Вот, а кончилось анекдотом. Спрашивают, правильно ли, что в Москве открыли памятник Достоевскому.
— Да, открыли.
— Ишь ты, где?
— Напротив Карла Маркса — и написано: «Благодарные бесы».
В этом романе смех сквозь слезы — гоголевский образ. Там столько отчаяния, столько ужаса. И так во всех великих произведениях. Возьмите самое гениальное произведение мировой драматургии — «Гамлет» — там все время идет смех в трагических местах.

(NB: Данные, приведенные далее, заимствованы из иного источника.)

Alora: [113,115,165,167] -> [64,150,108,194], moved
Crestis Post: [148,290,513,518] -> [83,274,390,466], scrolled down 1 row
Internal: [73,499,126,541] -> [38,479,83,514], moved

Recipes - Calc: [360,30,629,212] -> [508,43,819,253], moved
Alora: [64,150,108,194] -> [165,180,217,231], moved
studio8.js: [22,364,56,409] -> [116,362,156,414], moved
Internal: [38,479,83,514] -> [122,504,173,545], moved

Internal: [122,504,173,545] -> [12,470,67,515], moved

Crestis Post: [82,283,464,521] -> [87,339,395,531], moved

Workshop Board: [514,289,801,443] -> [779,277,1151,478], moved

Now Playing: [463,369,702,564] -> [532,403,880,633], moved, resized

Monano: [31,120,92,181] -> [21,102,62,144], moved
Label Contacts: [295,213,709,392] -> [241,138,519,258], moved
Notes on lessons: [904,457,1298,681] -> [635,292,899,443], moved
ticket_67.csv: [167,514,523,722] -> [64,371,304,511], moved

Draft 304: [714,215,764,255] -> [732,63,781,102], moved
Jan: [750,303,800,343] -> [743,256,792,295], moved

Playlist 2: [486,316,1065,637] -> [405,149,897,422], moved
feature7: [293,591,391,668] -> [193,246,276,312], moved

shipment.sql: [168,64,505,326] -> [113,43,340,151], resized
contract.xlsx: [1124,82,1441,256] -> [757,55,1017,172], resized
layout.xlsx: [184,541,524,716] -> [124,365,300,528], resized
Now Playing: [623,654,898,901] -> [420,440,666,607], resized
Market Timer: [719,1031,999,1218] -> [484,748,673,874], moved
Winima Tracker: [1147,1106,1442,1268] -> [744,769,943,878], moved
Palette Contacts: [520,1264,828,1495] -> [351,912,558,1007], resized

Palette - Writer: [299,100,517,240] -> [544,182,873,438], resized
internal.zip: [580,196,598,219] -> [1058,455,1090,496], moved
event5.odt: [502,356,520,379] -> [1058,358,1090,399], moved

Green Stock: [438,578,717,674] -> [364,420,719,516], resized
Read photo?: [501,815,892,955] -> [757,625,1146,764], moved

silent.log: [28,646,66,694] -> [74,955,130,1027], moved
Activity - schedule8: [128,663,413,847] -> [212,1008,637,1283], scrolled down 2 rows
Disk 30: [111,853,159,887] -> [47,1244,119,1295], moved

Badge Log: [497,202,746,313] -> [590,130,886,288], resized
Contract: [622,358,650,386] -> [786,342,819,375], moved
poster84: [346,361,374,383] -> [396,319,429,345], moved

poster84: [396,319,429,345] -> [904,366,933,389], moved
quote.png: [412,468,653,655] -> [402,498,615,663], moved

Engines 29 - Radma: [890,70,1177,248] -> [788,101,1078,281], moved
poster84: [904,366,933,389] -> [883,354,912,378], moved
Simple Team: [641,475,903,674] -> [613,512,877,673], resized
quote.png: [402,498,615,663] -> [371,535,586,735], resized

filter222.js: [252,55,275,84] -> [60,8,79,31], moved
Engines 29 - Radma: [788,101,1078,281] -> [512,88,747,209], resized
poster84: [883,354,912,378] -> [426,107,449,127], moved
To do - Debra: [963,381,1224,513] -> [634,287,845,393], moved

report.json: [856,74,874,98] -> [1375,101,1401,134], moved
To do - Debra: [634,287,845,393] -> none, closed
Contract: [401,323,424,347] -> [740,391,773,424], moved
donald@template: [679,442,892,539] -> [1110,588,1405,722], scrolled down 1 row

В одной сцене Достоевский останавливает все действие гетевской фразой: «Остановись, мгновение!» — которое в данный момент совсем не прекрасно. Даже не пощечина, а какой-то, он говорит, «как мокрый удар кулака» — так он звук прекрасно описывает. И потом начинает хирургический разбор, что происходило в эти несколько секунд. И это очень трудно сделать на сцене. У Достоевского есть удивительная способность — сжать время, сконцентрировать его в несколько секунд, ну как вечность, а иногда также растянуть время. То у него бешено развиваются события, то он несколько секунд растягивает до бесконечности. Очень трудно найти сценическое выражение. Поэтому мне казалось, что необходимо много музыки. Пластика и музыка помогают действию со временем как-то обходиться. Помогают сценически выразить эту растянутость или сжатость.